> TEXT SHOWN
While improved fuel efficiency and design have made great strides in recent years, there’s zero chance these measures alone will slow, never mind stop, the damage these two forms of travel cause. Long haul flights for tourism will either have to be priced out of most travelers’ budgets or simply made unavailable. And there’s probably nothing that can save the cruise ship industry.

It’s going to take superhuman advancements in a very short period to forestall just some of the inevitable transportation limitations on the horizon. Dogged work continues on developing biofuels powerful enough to make a passenger plane take flight. And the long fantasized transition to electric and hydrogen-powered vehicles seems attainable, but realistically this will only help ground transportation and (maybe) some sea vessels.

Again, we can either choose to prioritize solutions now or have extremely unpleasant (or expensive) solutions forced upon us in 20 years. If we don’t get this done, almost every vacation is going to be a staycation.

Really later:

Maybe, MAYBE, in three to five decades, the U.S. will have made the transition to a cross-country high speed rail network stout and comprehensive enough to be a legitimate replacement for air travel. But for that to be possible, we would have to start working on it, like, yesterday. So, don’t start counting those decades until a comprehensive plan has been created and, more importantly, approved by several powerful lobbying interests that will lose a crippling amount of money as a result.

While we wait for that miracle to happen, regional tourism will be pretty much the only option most people have for vacationing. Many destinations will have to adjust or completely reinvent what their new appeal will be and then focus nearly all of their marketing efforts on people that can travel to their destinations on the ground in under 8-10 hours.

Destinations that are particularly vulnerable to a complete obliteration of tourism revenue are ones that currently count outdoor activities and natural attractions as their top enticements. Additionally, many forms of adventure travel, sports and, obviously, anything that depends on fossil fuels will be extremely expensive to partake in or just plain gone. Your grandchildren will only have your old GoPro videos to get a sense of what it used to be like to tandem parachute.

The life-or-death challenge destinations face boils down to satisfying two criteria in our new climate reality: providing new/adapted leisure options worth traveling for and making their destinations affordable for people with somewhat or drastically reduced spending power.

> WORK TO COMPLETE
• A. Answer these questions using the travel text:
(i) Which industry does it say probably nothing can save?
(ii) In how many decades might the U.S. have a high speed rail network that could replace air travel?
(iii) Within how many hours of ground travel should destinations focus their marketing on people?
• B. Pick up the travel text after its last sentence and keep writing it.
These entries have nothing to do with the travel text.

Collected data

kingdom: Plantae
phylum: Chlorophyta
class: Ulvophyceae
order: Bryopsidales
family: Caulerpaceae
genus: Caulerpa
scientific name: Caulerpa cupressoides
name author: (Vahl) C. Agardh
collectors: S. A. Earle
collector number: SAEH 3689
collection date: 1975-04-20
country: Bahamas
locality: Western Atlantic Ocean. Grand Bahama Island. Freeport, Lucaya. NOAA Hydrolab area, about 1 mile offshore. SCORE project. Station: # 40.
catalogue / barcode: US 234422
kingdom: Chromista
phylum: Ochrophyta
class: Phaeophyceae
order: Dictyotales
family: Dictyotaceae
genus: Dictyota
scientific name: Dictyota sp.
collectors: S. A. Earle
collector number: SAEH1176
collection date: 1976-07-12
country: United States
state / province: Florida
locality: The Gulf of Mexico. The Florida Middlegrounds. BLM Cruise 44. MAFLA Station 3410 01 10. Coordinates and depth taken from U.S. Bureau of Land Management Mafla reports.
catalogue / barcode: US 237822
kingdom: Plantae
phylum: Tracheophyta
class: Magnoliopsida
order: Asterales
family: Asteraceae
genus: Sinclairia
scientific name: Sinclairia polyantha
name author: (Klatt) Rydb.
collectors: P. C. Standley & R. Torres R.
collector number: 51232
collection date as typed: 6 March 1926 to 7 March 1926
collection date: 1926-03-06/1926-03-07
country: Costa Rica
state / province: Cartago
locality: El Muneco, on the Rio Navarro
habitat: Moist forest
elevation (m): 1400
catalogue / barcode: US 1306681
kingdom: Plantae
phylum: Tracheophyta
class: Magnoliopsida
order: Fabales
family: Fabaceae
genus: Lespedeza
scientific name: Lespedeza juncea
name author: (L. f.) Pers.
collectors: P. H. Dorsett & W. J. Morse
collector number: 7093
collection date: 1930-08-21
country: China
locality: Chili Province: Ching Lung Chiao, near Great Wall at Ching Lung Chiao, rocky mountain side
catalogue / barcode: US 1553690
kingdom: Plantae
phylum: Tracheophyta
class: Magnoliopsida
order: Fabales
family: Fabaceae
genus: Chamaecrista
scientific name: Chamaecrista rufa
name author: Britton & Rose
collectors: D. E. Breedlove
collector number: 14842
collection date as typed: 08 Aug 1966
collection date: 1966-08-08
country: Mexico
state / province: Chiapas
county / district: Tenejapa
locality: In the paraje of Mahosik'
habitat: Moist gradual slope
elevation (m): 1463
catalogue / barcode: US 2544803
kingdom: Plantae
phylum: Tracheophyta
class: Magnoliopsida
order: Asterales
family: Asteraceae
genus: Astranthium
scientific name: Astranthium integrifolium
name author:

> ANSWERS TO EACH TASK
• A.
(i) The cruise ship industry.
(ii) Three to five decades.
(iii) Under 8-10 hours.

• B.
Indulgences and wretched excess like idle shopping (the death of the shopping mall that people have been predicting for more than a decade will finally come true!), imported food, most wines, exotic spas, and thrill-seeking, just to name a few, will be out of reach for the majority of people. So, what will replace them? Physical activities? Personal improvement? Simple, off-the-grid, peace and quiet retreats? Days-long, drug-fueled virtual reality trips that you do while seated in a La-Z-Boy with a retractile hatch toilet and butt sprayer under the seat?

The ever so thin silver lining is that these new, simpler and cheaper enticements will likely not be especially elaborate or require major infrastructure changes, so the cost of transition won’t be prohibitive.

The end

So their readers don’t lose the will to live, when most people write super negative, we’re-all-fucked posts like this they tend to end on a positive note, but I don’t have one. A handful of destinations and leisure activities may thrive, but the bulk of the travel and tourism industry isn’t going to be around as we know it in 50 years.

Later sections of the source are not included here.